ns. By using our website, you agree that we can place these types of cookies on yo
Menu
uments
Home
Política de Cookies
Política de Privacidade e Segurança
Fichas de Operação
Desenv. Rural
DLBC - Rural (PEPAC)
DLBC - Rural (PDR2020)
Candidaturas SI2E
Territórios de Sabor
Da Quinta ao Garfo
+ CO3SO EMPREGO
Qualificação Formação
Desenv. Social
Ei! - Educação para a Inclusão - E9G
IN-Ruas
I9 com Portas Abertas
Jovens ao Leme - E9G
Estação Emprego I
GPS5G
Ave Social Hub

------------------------------------------------

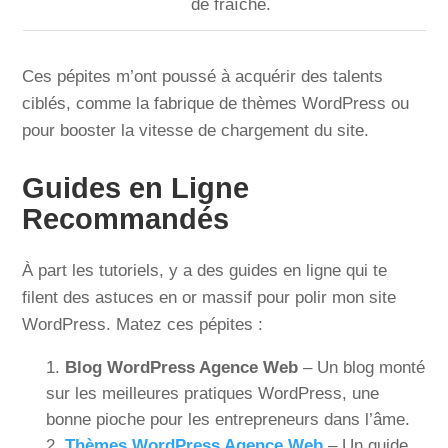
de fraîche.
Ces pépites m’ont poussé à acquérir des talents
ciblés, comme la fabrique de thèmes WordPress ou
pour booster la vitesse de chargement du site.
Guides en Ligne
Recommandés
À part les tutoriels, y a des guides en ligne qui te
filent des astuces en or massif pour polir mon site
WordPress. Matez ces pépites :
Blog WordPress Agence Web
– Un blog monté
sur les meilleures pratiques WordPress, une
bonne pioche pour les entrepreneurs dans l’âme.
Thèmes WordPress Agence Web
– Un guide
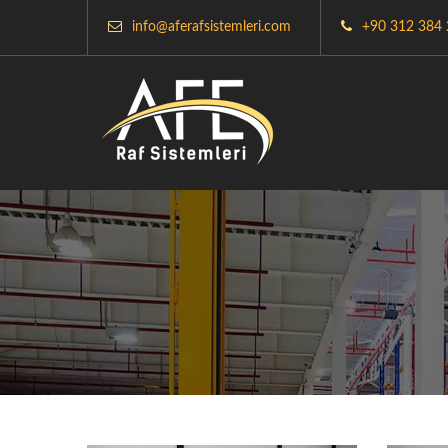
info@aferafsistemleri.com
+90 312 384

------------------------------------------------

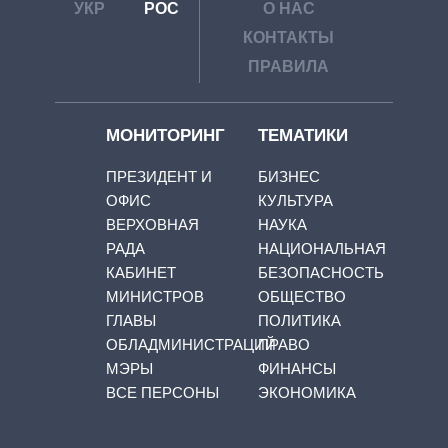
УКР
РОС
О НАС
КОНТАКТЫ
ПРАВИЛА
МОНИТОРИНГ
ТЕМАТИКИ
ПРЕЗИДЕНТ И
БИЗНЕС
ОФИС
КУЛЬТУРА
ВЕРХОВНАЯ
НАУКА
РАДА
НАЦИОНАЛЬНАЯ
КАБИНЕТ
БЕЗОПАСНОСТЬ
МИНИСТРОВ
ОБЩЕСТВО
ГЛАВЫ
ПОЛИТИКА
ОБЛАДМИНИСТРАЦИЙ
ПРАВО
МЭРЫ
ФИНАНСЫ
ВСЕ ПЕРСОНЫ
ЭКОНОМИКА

------------------------------------------------

Can you arrange the lines from the one containing "de fraîche." through the one containing "sur les meilleures pratiques WordPress, une", both included, as a Markdown table with the columns Row and Text, numbering each row and skipping any blank lines?

YOUR RESPONSE:
| Row | Text |
|---|---|
| 1 | de fraîche. |
| 2 | Ces pépites m’ont poussé à acquérir des talents |
| 3 | ciblés, comme la fabrique de thèmes WordPress ou |
| 4 | pour booster la vitesse de chargement du site. |
| 5 | Guides en Ligne |
| 6 | Recommandés |
| 7 | À part les tutoriels, y a des guides en ligne qui te |
| 8 | filent des astuces en or massif pour polir mon site |
| 9 | WordPress. Matez ces pépites : |
| 10 | Blog WordPress Agence Web |
| 11 | – Un blog monté |
| 12 | sur les meilleures pratiques WordPress, une |